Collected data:
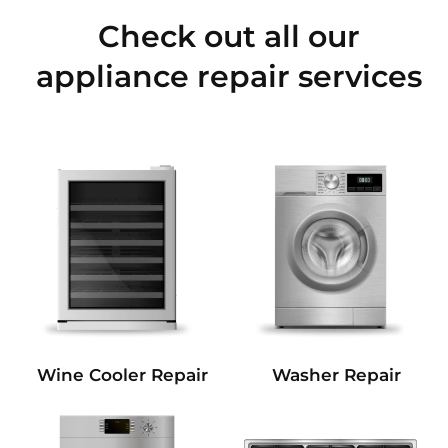
Check out all our
appliance repair services
Wine Cooler Repair
Washer Repair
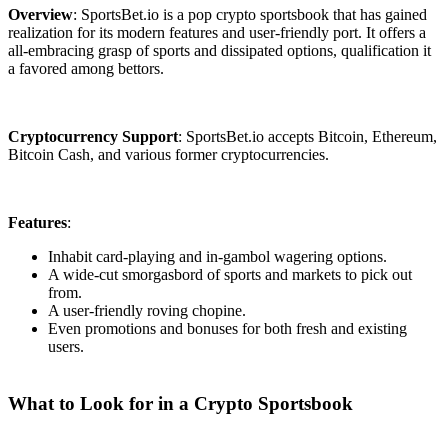
Overview
: SportsBet.io is a pop crypto sportsbook that has gained
realization for its modern features and user-friendly port. It offers a
all-embracing grasp of sports and dissipated options, qualification it
a favored among bettors.
Cryptocurrency Support
: SportsBet.io accepts Bitcoin, Ethereum,
Bitcoin Cash, and various former cryptocurrencies.
Features
:
Inhabit card-playing and in-gambol wagering options.
A wide-cut smorgasbord of sports and markets to pick out
from.
A user-friendly roving chopine.
Even promotions and bonuses for both fresh and existing
users.
What to Look for in a Crypto Sportsbook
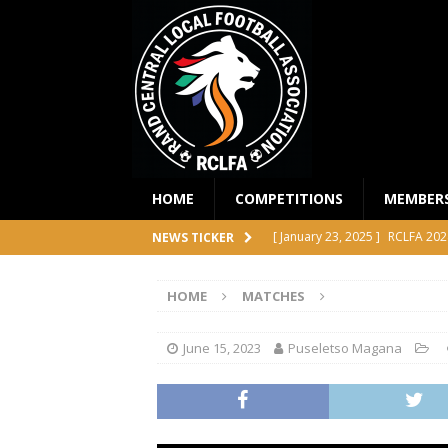
HOME
COMPETITIONS
MEMBER
[ January 23, 2025 ]
RCLFA 202
NEWS TICKER
[ April 24, 2024 ]
RCLFA Annual
HOME
MATCHES
[ November 1, 2023 ]
2023 RC
[ October 4, 2023 ]
RCLFA Prem
June 15, 2023
Puseletso Magana
COMPETITIONS
[ December 18, 2025 ]
RCLFA 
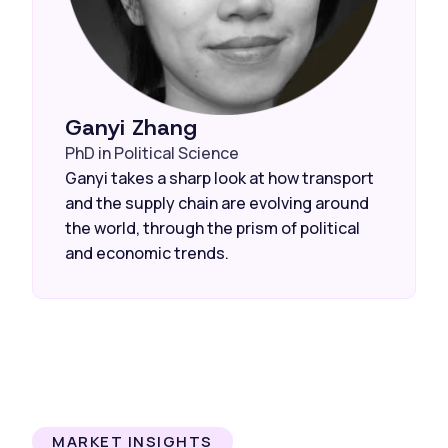
Ganyi Zhang
PhD in Political Science
Ganyi takes a sharp look at how transport
and the supply chain are evolving around
the world, through the prism of political
and economic trends.
MARKET INSIGHTS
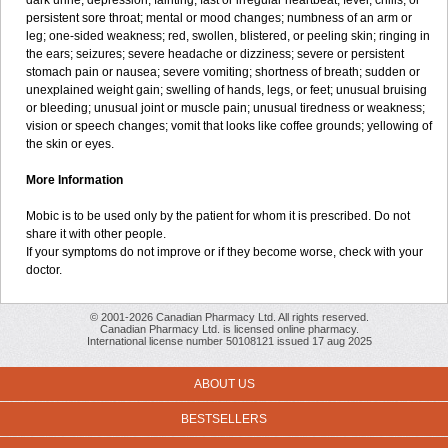
dark urine; depression; fainting; fast or irregular heartbeat; fever, chills, or
persistent sore throat; mental or mood changes; numbness of an arm or
leg; one-sided weakness; red, swollen, blistered, or peeling skin; ringing in
the ears; seizures; severe headache or dizziness; severe or persistent
stomach pain or nausea; severe vomiting; shortness of breath; sudden or
unexplained weight gain; swelling of hands, legs, or feet; unusual bruising
or bleeding; unusual joint or muscle pain; unusual tiredness or weakness;
vision or speech changes; vomit that looks like coffee grounds; yellowing of
the skin or eyes.
More Information
Mobic is to be used only by the patient for whom it is prescribed. Do not
share it with other people.
If your symptoms do not improve or if they become worse, check with your
doctor.
© 2001-2026 Canadian Pharmacy Ltd. All rights reserved.
Canadian Pharmacy Ltd. is licensed online pharmacy.
International license number 50108121 issued 17 aug 2025
ABOUT US
BESTSELLERS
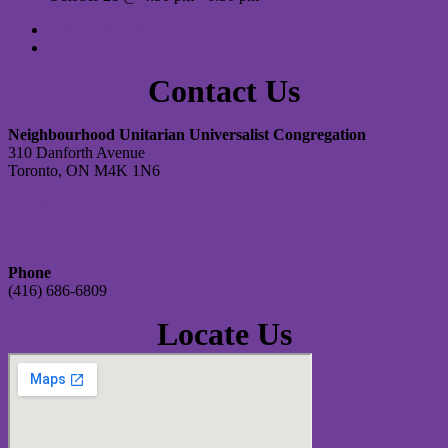
«
Spirit Band Rehearsal
Spirit Band Rehearsal
»
Contact Us
Neighbourhood Unitarian Universalist Congregation
310 Danforth Avenue
Toronto, ON M4K 1N6
Contact Us
Join Our Email List
Phone
(416) 686-6809
Locate Us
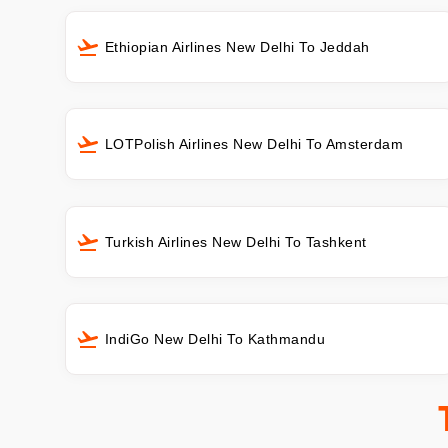
Ethiopian Airlines New Delhi To Jeddah
LOTPolish Airlines New Delhi To Amsterdam
Turkish Airlines New Delhi To Tashkent
IndiGo New Delhi To Kathmandu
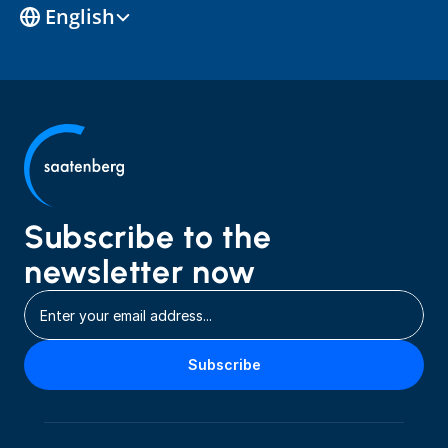
Select Language
English
Subscribe to the 
newsletter now
Subscribe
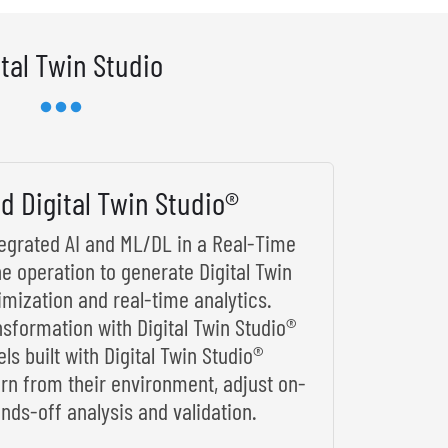
ital Twin Studio
d Digital Twin Studio®
ntegrated AI and ML/DL in a Real-Time
he operation to generate Digital Twin
imization and real-time analytics.
nsformation with Digital Twin Studio®
s built with Digital Twin Studio®
arn from their environment, adjust on-
nds-off analysis and validation.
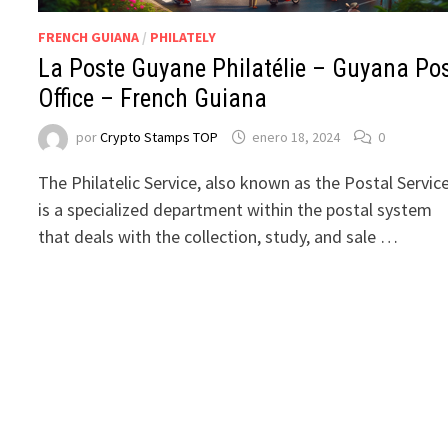
FRENCH GUIANA
/
PHILATELY
La Poste Guyane Philatélie – Guyana Po
Office – French Guiana
por
Crypto Stamps TOP
enero 18, 2024
0
The Philatelic Service, also known as the Postal Service
is a specialized department within the postal system
that deals with the collection, study, and sale …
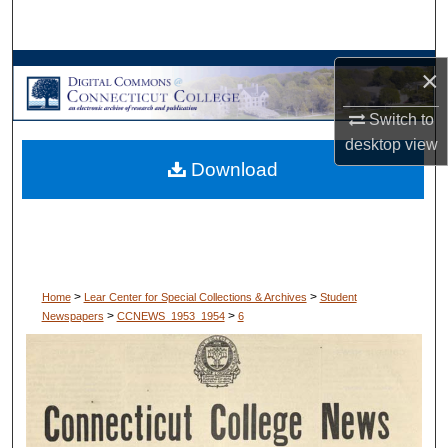
Search
Browse Collections
×
Switch to
My Account
desktop
view
Download
About
Digital Commons Network™
>
>
Home
Lear Center for Special Collections & Archives
Student
>
>
Newspapers
CCNEWS_1953_1954
6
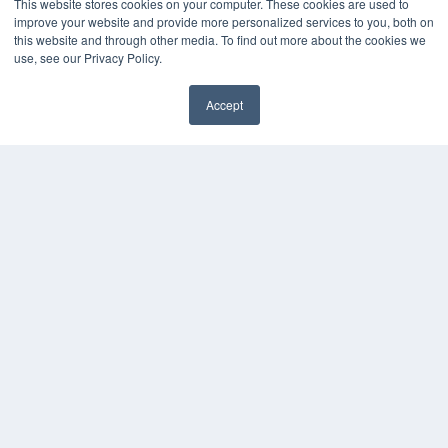
This website stores cookies on your computer. These cookies are used to
OUR PARENT COMPANY
improve your website and provide more personalized services to you, both on
this website and through other media. To find out more about the cookies we
MEDQOR LLC
use, see our Privacy Policy.
About MEDQOR
MEDQOR Data Platform
Press Releases
Accept
KEY RESOURCES
Magazine Archive
Podcasts
Webinars
White Papers
Videos
HELPFUL LINKS
Subscribe Now
Contact Us
Media Solutions Kit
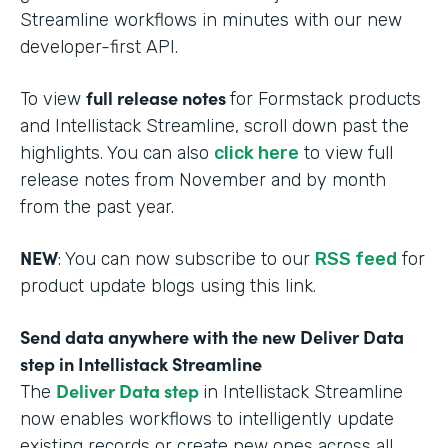
Streamline workflows in minutes with our new
developer-first API.
full release notes
To view
for Formstack products
and Intellistack Streamline, scroll down past the
highlights. You can also
click here
to view full
release notes from November and by month
from the past year.
NEW
: You can now subscribe to our
RSS feed
for
product update blogs using this link.
Send data anywhere with the new Deliver Data
step in Intellistack Streamline
Deliver Data step
The
in Intellistack Streamline
now enables workflows to intelligently update
existing records or create new ones across all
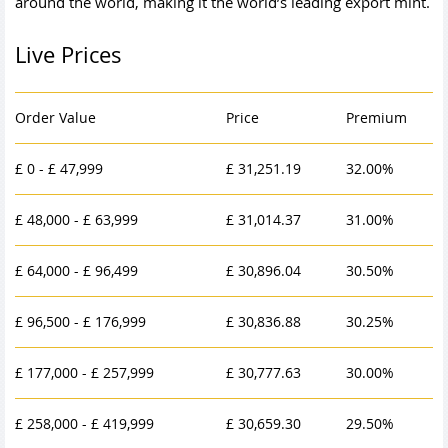
around the world, making it the world’s leading export mint.
Live Prices
Order Value
Price
Premium
£ 0 - £ 47,999
£ 31,251.19
32.00%
£ 48,000 - £ 63,999
£ 31,014.37
31.00%
£ 64,000 - £ 96,499
£ 30,896.04
30.50%
£ 96,500 - £ 176,999
£ 30,836.88
30.25%
£ 177,000 - £ 257,999
£ 30,777.63
30.00%
£ 258,000 - £ 419,999
£ 30,659.30
29.50%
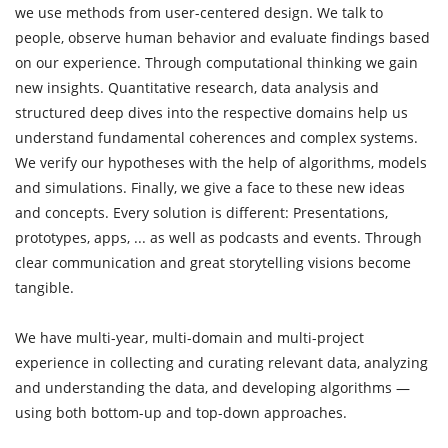
we use methods from user-centered design. We talk to
people, observe human behavior and evaluate findings based
on our experience. Through computational thinking we gain
new insights. Quantitative research, data analysis and
structured deep dives into the respective domains help us
understand fundamental coherences and complex systems.
We verify our hypotheses with the help of algorithms, models
and simulations. Finally, we give a face to these new ideas
and concepts. Every solution is different: Presentations,
prototypes, apps, ... as well as podcasts and events. Through
clear communication and great storytelling visions become
tangible.
We have multi-year, multi-domain and multi-project
experience in collecting and curating relevant data, analyzing
and understanding the data, and developing algorithms —
using both bottom-up and top-down approaches.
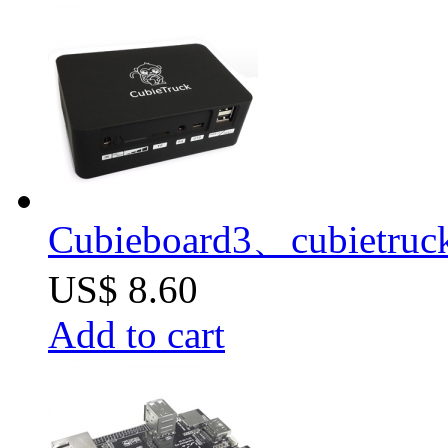
Cubieboard3、cubietruc
US$ 8.60
Add to cart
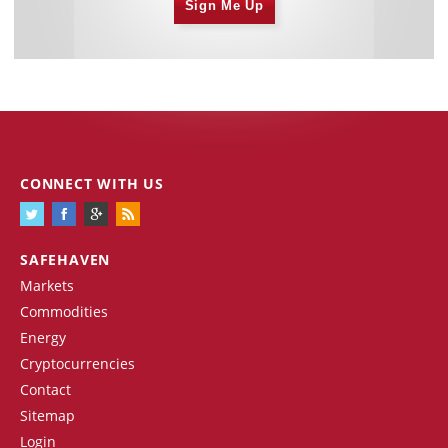
Sign Me Up
CONNECT WITH US
SAFEHAVEN
Markets
Commodities
Energy
Cryptocurrencies
Contact
Sitemap
Login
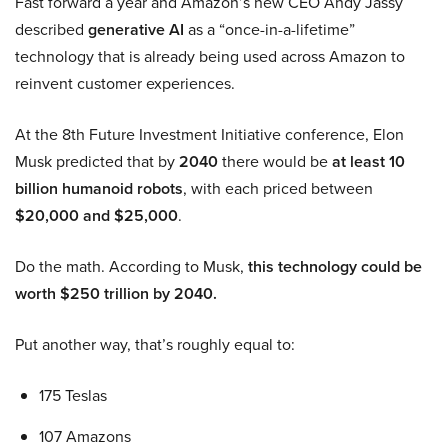
Fast forward a year and Amazon’s new CEO Andy Jassy
described
generative AI
as a “once-in-a-lifetime”
technology that is already being used across Amazon to
reinvent customer experiences.
At the 8th Future Investment Initiative conference, Elon
Musk predicted that by
2040
there would be
at least 10
billion humanoid robots
, with each priced between
$20,000 and $25,000
.
Do the math. According to Musk,
this technology could be
worth $250 trillion by 2040.
Put another way, that’s roughly equal to:
175 Teslas
107 Amazons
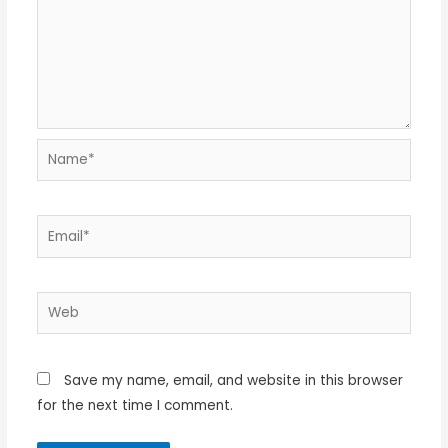
Name*
Email*
Web
Save my name, email, and website in this browser
for the next time I comment.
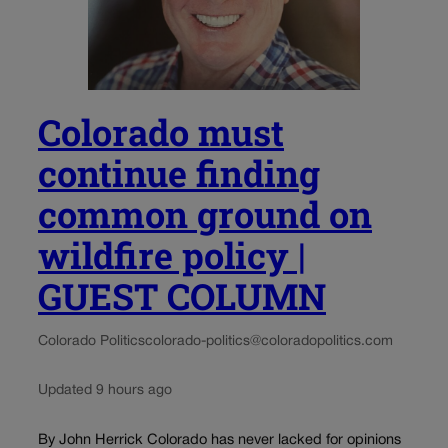
Colorado must
continue finding
common ground on
wildfire policy |
GUEST COLUMN
Colorado Politics
colorado-politics@coloradopolitics.com
Updated 9 hours ago
By John Herrick Colorado has never lacked for opinions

Requirement: All lines from the start of the entries above through the line containing "realization for its" must be transcribed exactly, both ends included, and no picture may be copied.

Solution to this task:
Check out all our
appliance repair services
Wine Cooler Repair
Washer Repair
Overview
: SportsBet.io is a pop crypto sportsbook that has gained
realization for its modern features and user-friendly port. It offers a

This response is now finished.